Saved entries
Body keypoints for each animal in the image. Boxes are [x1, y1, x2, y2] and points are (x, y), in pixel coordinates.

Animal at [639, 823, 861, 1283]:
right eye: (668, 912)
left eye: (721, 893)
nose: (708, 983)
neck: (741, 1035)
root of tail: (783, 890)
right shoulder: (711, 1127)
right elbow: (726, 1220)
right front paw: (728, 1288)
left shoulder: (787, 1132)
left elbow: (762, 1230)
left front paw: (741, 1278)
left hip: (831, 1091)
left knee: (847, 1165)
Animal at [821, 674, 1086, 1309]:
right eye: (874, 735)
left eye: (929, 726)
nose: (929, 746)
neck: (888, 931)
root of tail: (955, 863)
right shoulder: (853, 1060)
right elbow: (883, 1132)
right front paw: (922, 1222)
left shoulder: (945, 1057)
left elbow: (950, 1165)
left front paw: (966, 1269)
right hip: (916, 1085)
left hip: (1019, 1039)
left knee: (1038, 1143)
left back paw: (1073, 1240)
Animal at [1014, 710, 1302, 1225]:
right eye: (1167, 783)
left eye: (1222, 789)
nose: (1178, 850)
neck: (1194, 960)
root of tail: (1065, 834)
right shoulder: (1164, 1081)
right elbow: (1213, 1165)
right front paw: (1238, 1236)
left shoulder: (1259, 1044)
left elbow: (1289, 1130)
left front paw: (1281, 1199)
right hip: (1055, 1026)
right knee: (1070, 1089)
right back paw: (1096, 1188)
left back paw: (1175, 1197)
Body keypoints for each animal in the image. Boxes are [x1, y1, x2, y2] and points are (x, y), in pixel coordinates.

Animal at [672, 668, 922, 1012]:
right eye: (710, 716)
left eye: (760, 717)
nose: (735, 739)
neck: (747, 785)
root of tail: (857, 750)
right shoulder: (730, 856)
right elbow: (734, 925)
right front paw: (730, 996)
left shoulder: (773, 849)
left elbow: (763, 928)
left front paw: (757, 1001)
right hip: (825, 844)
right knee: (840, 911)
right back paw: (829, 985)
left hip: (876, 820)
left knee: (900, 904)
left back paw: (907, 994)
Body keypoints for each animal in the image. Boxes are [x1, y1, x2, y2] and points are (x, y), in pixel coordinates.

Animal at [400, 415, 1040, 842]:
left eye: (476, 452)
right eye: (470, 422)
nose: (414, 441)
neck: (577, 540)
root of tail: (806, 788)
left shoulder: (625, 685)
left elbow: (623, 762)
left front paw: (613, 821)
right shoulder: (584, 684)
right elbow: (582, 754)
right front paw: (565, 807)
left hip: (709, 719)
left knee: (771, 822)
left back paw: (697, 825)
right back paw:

* _TASK BRIEF_:
Write the entries above out again, unchanged and complete.

* _REPLY TO THE EXERCISE_:
Body keypoints for each animal in the image. Boxes are [x1, y1, x2, y2] and points are (x, y), in pixel coordinates.

Animal at [639, 823, 861, 1283]:
right eye: (668, 912)
left eye: (721, 893)
nose: (708, 983)
neck: (741, 1035)
root of tail: (783, 890)
right shoulder: (711, 1127)
right elbow: (726, 1220)
right front paw: (728, 1288)
left shoulder: (787, 1132)
left elbow: (762, 1230)
left front paw: (741, 1278)
left hip: (831, 1091)
left knee: (847, 1165)
Animal at [821, 674, 1086, 1309]:
right eye: (874, 735)
left eye: (929, 726)
nose: (929, 746)
neck: (888, 931)
root of tail: (955, 863)
right shoulder: (853, 1060)
right elbow: (883, 1132)
right front paw: (922, 1222)
left shoulder: (945, 1057)
left elbow: (950, 1165)
left front paw: (966, 1269)
right hip: (916, 1085)
left hip: (1019, 1039)
left knee: (1038, 1143)
left back paw: (1073, 1240)
Animal at [1014, 710, 1302, 1225]:
right eye: (1167, 783)
left eye: (1222, 789)
nose: (1178, 850)
neck: (1194, 960)
root of tail: (1065, 834)
right shoulder: (1164, 1081)
right elbow: (1213, 1165)
right front paw: (1238, 1236)
left shoulder: (1259, 1044)
left elbow: (1289, 1130)
left front paw: (1281, 1199)
right hip: (1055, 1026)
right knee: (1070, 1089)
right back paw: (1096, 1188)
left back paw: (1175, 1197)
Body keypoints for each animal in the image. Boxes are [x1, y1, x2, y2] and points are (x, y), in pixel coordinates.

Animal at [672, 668, 922, 1012]:
right eye: (710, 716)
left eye: (760, 717)
nose: (735, 739)
neck: (747, 785)
root of tail: (857, 750)
right shoulder: (730, 856)
right elbow: (734, 925)
right front paw: (730, 996)
left shoulder: (773, 849)
left elbow: (763, 928)
left front paw: (757, 1001)
right hip: (825, 844)
right knee: (840, 911)
right back paw: (829, 985)
left hip: (876, 820)
left knee: (900, 904)
left back paw: (907, 994)
Body keypoints for each animal in the image. Boxes are [x1, y1, x2, y2] and points are (x, y), in pixel coordinates.

Animal at [400, 415, 1040, 842]:
left eye: (476, 452)
right eye: (470, 422)
nose: (414, 441)
neck: (577, 540)
root of tail: (806, 788)
left shoulder: (625, 685)
left elbow: (623, 762)
left front paw: (613, 821)
right shoulder: (584, 684)
right elbow: (582, 754)
right front paw: (565, 807)
left hip: (709, 719)
left knee: (771, 822)
left back paw: (697, 825)
right back paw:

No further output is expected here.